About 1854 Mentone, Alabama, was known as “Ellison’s Precinct” because a man by the name of Ellison operated a grist mill here. George O’Rear lived at the Ellison place that year.

The first house built here was about 1854 by Robert Vernon and forms the central structure of St. Joseph’s-on-the-Mountain, Episcopal. Gruff Johnson’s great-grandfather, Joseph Johnson, came from England and settled in Savannah, Georgia; he was a cotton buyer. His son, Henry M. C. Johnson, came to Head River, Georgia, near Mentone, and built a house in 1860. Gruff’s father, Henry Reed Johnson, built an early-style Colonial house, painted white with a white picket fence in 1884. Gruff and his wife, Nina Mae, still live in the one-hundred-year-old house on their 800-acre farm. Head River, Georgia, is where Little River begins.

Alabama Highway 117 which runs through Mentone’s shopping area, was first named Lake Street. The streets were laid out and named by Ed Mason, son of John Mason, about one hundred years ago.
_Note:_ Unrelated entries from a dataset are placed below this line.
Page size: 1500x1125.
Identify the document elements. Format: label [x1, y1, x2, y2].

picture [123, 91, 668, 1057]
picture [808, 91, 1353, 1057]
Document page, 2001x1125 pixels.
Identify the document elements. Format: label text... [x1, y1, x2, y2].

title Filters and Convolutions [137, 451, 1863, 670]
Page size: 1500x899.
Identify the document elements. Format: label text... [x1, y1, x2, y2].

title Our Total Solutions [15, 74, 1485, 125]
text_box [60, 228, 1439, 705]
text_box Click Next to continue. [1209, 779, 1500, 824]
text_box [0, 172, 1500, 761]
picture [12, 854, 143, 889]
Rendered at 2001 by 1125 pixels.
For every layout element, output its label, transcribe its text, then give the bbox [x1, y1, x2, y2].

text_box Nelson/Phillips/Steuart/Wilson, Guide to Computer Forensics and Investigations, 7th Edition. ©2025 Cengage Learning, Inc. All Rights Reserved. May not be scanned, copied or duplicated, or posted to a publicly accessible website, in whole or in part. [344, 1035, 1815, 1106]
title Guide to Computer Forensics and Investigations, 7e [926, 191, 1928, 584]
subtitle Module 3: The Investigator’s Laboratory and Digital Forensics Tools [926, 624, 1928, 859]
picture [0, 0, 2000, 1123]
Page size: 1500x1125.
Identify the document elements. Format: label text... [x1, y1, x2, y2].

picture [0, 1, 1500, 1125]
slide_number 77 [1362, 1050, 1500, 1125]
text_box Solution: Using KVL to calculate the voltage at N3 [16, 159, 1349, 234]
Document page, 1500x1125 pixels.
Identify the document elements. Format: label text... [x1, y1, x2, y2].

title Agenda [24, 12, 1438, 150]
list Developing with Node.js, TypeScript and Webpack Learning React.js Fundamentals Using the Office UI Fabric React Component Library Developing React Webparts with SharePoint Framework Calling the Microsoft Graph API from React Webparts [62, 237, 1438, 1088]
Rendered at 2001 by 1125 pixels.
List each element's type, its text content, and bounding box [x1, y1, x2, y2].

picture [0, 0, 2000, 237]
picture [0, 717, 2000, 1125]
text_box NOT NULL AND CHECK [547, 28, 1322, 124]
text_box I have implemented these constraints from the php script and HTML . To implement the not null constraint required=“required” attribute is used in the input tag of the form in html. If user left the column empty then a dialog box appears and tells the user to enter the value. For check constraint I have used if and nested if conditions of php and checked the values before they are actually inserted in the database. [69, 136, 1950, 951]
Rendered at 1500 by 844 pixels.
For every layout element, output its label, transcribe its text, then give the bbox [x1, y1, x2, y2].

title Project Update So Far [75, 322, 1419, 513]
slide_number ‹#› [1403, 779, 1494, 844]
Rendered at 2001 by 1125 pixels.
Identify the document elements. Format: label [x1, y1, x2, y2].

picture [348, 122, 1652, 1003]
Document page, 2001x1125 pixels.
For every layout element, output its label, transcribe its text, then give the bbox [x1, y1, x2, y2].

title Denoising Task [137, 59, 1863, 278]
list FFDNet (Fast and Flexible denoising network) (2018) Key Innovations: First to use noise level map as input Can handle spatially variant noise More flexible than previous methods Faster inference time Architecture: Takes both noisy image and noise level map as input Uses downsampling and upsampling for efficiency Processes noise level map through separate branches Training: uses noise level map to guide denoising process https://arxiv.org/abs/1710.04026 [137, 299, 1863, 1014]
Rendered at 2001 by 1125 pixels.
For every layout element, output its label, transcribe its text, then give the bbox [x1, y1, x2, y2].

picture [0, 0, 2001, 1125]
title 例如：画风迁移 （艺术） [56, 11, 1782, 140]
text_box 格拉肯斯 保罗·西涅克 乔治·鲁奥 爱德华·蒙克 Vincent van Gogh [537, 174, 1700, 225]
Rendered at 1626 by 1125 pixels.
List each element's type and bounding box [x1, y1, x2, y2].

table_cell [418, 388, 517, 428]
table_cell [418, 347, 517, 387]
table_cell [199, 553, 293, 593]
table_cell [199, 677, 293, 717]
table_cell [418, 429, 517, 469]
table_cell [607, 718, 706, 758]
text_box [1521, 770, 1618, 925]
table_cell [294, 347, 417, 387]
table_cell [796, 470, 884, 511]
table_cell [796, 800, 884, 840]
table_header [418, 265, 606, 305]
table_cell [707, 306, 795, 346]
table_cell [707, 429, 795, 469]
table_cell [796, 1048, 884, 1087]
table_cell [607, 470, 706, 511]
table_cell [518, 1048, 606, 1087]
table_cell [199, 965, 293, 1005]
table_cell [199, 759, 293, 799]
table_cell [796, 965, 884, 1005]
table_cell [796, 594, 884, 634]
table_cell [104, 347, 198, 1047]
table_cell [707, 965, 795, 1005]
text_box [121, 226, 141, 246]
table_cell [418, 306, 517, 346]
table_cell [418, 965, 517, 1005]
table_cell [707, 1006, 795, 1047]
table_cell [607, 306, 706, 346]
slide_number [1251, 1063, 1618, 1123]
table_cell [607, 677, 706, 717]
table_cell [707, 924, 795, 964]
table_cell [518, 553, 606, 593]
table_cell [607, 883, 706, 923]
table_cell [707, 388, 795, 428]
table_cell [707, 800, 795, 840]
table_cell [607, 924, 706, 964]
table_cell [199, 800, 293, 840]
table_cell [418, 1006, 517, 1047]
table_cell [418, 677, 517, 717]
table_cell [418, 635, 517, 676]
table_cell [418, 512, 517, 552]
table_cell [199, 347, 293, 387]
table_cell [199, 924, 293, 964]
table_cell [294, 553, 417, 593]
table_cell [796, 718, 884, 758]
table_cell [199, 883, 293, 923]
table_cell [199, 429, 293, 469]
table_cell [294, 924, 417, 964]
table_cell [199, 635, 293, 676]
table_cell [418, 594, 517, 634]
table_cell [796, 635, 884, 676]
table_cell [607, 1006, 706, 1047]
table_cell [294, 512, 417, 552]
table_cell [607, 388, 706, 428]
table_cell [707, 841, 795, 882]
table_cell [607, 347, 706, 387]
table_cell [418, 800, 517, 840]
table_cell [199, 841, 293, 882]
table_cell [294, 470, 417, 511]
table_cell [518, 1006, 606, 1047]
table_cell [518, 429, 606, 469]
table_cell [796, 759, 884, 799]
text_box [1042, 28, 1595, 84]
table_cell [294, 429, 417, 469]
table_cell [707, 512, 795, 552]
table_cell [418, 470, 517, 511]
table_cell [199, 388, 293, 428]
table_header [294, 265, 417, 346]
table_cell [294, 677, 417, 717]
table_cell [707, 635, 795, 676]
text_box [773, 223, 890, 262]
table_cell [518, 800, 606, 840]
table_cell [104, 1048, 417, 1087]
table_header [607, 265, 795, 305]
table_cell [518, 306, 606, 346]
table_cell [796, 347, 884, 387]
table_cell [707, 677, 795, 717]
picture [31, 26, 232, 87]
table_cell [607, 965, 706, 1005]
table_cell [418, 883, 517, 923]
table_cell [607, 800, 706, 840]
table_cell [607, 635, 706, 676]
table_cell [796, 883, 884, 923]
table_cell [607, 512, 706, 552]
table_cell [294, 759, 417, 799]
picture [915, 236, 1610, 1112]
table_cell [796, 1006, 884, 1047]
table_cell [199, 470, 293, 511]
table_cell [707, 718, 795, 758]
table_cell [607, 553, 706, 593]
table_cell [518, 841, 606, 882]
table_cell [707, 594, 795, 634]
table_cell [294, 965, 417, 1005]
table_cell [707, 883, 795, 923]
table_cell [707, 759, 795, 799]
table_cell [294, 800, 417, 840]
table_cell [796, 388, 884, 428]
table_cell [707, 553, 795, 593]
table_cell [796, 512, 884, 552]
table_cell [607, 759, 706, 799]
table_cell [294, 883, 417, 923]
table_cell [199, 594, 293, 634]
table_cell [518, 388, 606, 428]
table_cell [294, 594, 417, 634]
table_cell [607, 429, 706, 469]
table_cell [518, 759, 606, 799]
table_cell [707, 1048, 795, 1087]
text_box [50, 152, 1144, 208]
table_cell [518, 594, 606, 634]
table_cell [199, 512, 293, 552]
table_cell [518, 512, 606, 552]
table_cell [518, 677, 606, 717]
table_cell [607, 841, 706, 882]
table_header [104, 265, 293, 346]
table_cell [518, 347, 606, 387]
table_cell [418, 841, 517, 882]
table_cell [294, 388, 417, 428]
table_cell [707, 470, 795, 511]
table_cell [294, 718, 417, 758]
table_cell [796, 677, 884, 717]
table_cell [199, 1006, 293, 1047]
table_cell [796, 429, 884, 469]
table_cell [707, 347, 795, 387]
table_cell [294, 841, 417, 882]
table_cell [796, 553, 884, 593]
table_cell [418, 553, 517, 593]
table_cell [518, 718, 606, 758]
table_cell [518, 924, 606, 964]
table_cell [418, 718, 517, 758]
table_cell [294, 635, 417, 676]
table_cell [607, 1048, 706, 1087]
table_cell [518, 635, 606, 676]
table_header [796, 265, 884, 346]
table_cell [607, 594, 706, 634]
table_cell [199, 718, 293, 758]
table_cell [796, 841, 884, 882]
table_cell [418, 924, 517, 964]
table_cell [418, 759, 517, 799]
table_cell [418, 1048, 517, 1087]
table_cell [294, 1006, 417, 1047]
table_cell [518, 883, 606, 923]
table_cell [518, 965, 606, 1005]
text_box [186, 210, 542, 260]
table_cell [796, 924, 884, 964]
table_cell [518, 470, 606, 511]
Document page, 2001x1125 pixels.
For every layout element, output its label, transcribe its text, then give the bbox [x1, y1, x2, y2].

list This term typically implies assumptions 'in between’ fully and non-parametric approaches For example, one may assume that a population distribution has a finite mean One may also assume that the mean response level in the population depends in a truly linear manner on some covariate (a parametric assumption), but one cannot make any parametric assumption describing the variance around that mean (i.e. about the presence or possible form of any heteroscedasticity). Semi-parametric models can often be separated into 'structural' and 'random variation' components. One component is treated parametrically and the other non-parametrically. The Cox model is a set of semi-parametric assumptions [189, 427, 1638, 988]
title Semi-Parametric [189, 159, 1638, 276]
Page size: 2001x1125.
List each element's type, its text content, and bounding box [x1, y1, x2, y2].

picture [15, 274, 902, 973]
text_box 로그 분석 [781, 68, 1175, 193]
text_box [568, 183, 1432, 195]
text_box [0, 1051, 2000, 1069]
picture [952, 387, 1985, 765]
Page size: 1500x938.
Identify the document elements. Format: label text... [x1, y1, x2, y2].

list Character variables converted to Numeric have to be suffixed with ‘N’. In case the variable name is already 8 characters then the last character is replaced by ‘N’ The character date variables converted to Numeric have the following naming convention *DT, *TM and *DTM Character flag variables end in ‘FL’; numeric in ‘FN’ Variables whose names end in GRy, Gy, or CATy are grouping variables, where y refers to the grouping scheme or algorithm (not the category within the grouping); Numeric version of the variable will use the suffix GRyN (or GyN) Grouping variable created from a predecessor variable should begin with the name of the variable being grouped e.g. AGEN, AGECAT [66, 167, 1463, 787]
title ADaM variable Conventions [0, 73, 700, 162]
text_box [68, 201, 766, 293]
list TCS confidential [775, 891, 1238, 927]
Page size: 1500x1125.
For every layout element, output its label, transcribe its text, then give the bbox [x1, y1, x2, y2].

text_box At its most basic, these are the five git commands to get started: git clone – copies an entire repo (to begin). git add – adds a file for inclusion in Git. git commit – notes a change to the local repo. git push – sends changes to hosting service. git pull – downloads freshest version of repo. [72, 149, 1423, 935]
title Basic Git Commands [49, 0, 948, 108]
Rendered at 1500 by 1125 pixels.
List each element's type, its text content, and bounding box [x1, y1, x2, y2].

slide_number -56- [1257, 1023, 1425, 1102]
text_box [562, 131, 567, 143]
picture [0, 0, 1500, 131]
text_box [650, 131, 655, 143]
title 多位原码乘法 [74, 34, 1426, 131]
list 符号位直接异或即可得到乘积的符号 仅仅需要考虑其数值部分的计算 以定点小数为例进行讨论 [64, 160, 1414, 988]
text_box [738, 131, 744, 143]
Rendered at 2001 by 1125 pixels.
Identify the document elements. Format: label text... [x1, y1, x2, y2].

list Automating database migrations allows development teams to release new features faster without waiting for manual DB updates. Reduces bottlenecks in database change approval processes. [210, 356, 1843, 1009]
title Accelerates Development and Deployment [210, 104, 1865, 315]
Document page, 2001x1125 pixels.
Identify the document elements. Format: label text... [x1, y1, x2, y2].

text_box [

Adventurers, poets, craftspeople, musicians, promoters, dreamers, people of religious fervency, farmers, coal miners, sawmillers, educators, and a few bootleggers have found this spot.

Mentone has attracted people seeking physical health because of its pure, clean, cool, unpolluted air, and health-restoring mineral water (because of its iron content). Today the summer camps for boys and girls, hotel, inns, restaurants, and summer homes help restore the mental, physical, emotional, and spiritual well being of visitors as well as natives and year-round residents.